Mario Alinei was an Italian linguist and professor emeritus at the University of Utrecht, where he taught from 1959 to 1987. He was founder and editor of Quaderni di semantica, a journal of theoretical and applied semantics. Until 1997, he was president of Atlas Linguarum Europae at UNESCO.

Biography

Alinei was born in Turin, Italy in August 1926. He authored hundreds of publications and was a prominent scholar in the field of dialectology.

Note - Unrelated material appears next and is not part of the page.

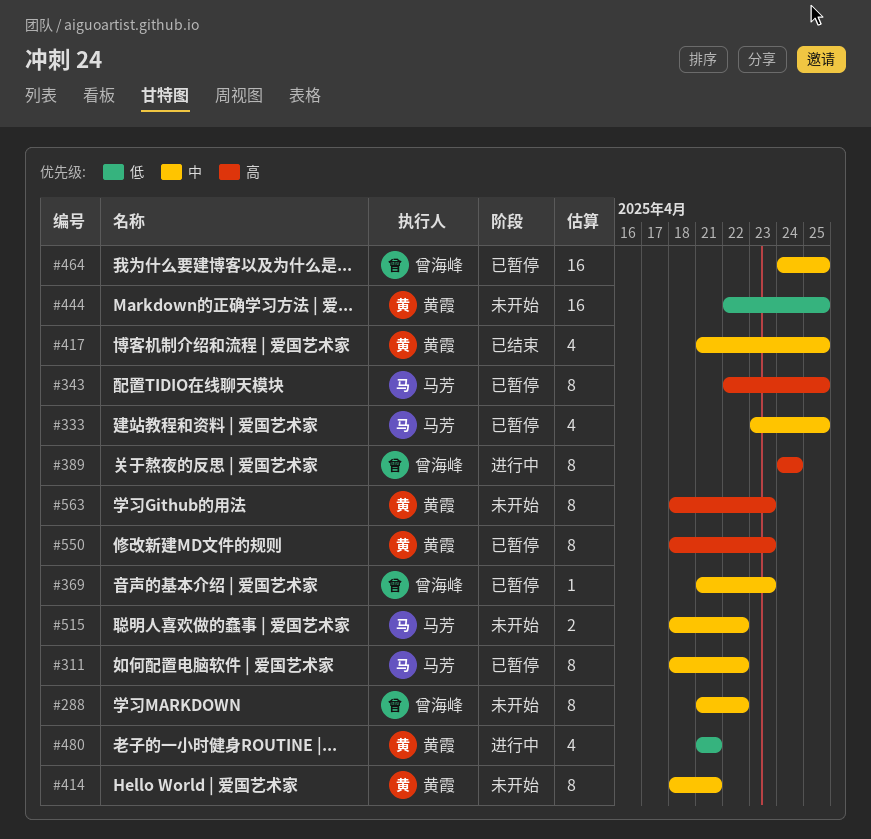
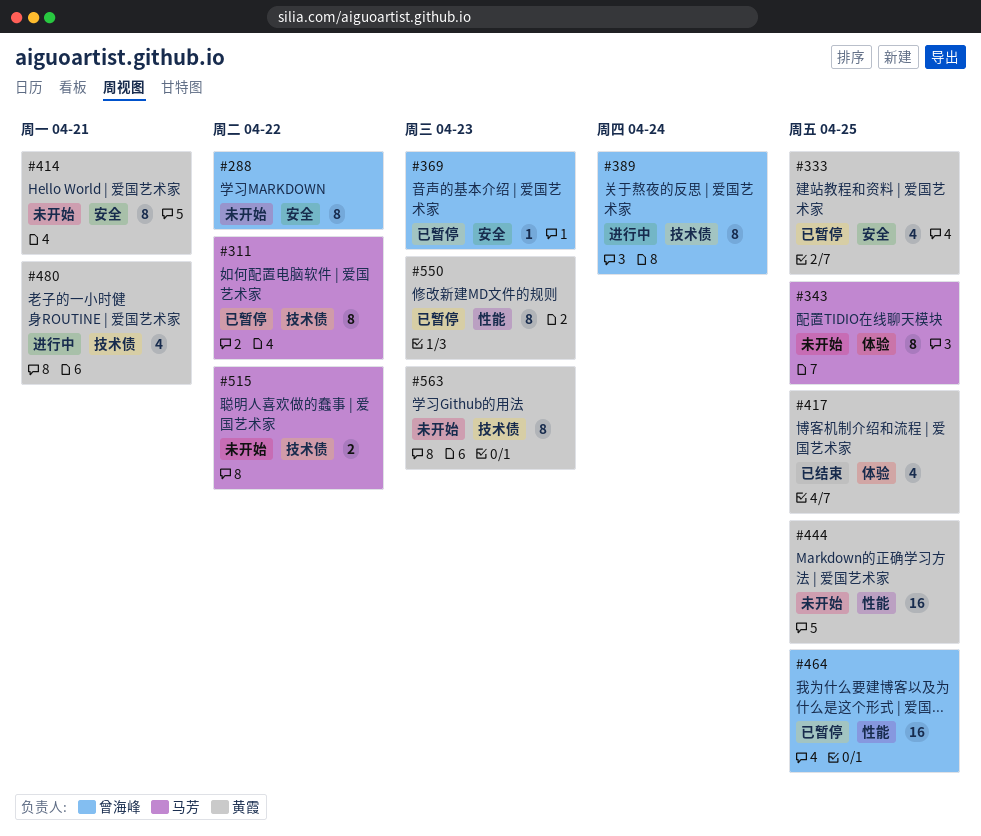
#333, owner: 马芳 -> 黄霞
#343, status: 已暂停 -> 未开始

Alinei was a pioneer in the use of computers in linguistics. According to Pavle Ivić, "Alinei is one of the not so numerous European linguists who already in the early sixties were willing and able to apply the results of technological innovations to the study of language."
After his retirement, beginning in 1996, Alinei also became known as a proponent of the Paleolithic continuity theory that Indo-European languages originated in Europe during the Upper Paleolithic. He died in Impruneta, Italy in August 2018, two days shy of his 92nd birthday.
In the book Etruscan: An Archaic Form of Hungarian, Alinei proposes, in accordance with the Paleolithic continuity theory, to identify Etruscan as an archaic phase of the current Hungarian language and proposes a reading of various Etruscan texts in this sense. The conclusions of Alinei's book were not accepted by the scientific community: the book was described by the Magyar Angela Marcantonio as a case of 'fantasy-linguistics', and Alinei's hypothesis "to be rejected without delay and without reservations". Alinei was also severely criticized by the linguist Danilo Gheno, professor of Finno-Ugric Philology and substitute teacher of Hungarian Language and Literature, and by numerous Hungarian linguists.
In the following book, Gli Etruschi erano Turchi Alinei, on the basis of presumed and unproven genetic, cultural and linguistic affinities, modified this thesis and identified the Turks as the ancestors of the Etruscans; a thesis that would be confirmed, according to Alinei, also by the Latin ethnonym Tuscus < *Tur-s-cu-s, Umbrian Turskum. He also explains that the Etruscan-Hungarian affinities are also real, but are due to the massive presence of Turkisms in Hungarian, caused by the invasion of prehistoric South-Eastern Europe by the Turco-Altaics, the first domesticators of the horse. Alinei's thesis, once again, is completely rejected by the scientific community on a genetic, cultural and linguistic level.